(Dataset entries)
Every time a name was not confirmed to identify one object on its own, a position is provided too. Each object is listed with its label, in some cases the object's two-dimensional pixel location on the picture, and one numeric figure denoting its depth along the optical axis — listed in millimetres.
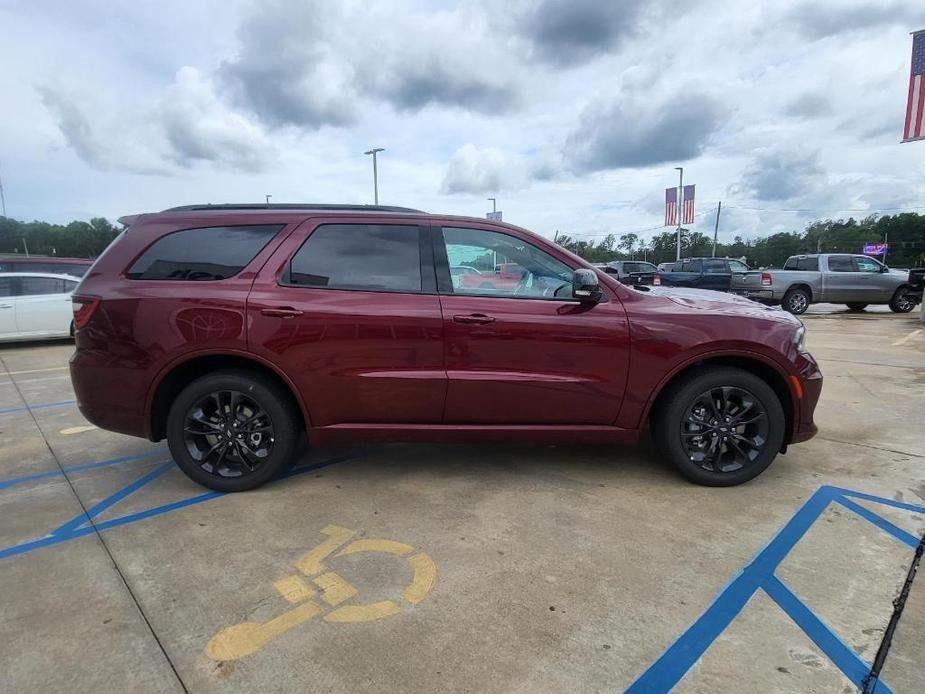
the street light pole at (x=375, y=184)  31038
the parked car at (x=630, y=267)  25991
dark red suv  3334
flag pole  37569
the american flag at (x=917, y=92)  12312
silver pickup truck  14914
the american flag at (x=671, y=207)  38000
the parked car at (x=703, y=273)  16453
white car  10031
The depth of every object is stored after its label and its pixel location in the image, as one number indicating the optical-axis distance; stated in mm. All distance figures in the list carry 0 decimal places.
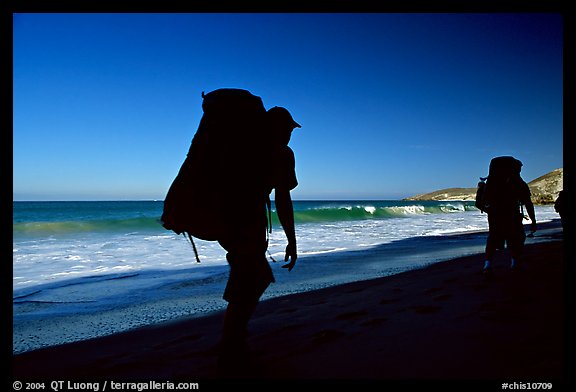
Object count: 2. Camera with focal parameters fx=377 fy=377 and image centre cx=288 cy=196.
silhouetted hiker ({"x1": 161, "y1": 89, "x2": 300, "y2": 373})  2326
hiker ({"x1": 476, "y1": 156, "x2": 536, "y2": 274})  5480
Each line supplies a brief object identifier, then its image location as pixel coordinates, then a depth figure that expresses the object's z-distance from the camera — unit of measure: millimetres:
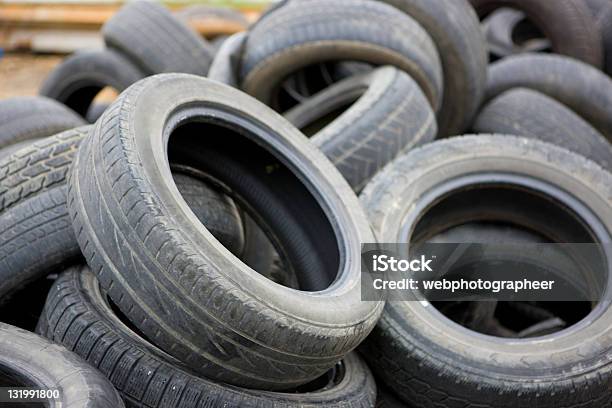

YOUR GOAL.
Print the data above exactly, minus pictures.

RESPONSE TO THIS TASK.
Every time a name was not confirmed to identify one object on its own, a position is provided too. Each object is listed with its label, in some cases the object's two-dimensional pixel location on the picture, and one numeric figure denoting its depth along the optical axis — listed in millimetres.
the street light pole at (x=375, y=184)  31038
the parked car at (x=630, y=267)  25991
dark red suv  3334
flag pole  37569
the american flag at (x=917, y=92)  12312
silver pickup truck  14914
the american flag at (x=671, y=207)  38000
the parked car at (x=703, y=273)  16453
white car  10031
The depth of every object is stored after its label and its pixel location in the image, as one number indicating the optical-axis distance; stated in mm. All distance figures in the list carry 0 decimal places.
Object count: 2. Camera with focal parameters fx=377 fy=377 and image centre cx=288 cy=196.
silhouetted hiker ({"x1": 161, "y1": 89, "x2": 300, "y2": 373})  2326
hiker ({"x1": 476, "y1": 156, "x2": 536, "y2": 274})  5480
Each line supplies a brief object identifier, then its image location as pixel coordinates, then a depth figure that expresses the object's z-distance from the camera — unit of measure: millimetres:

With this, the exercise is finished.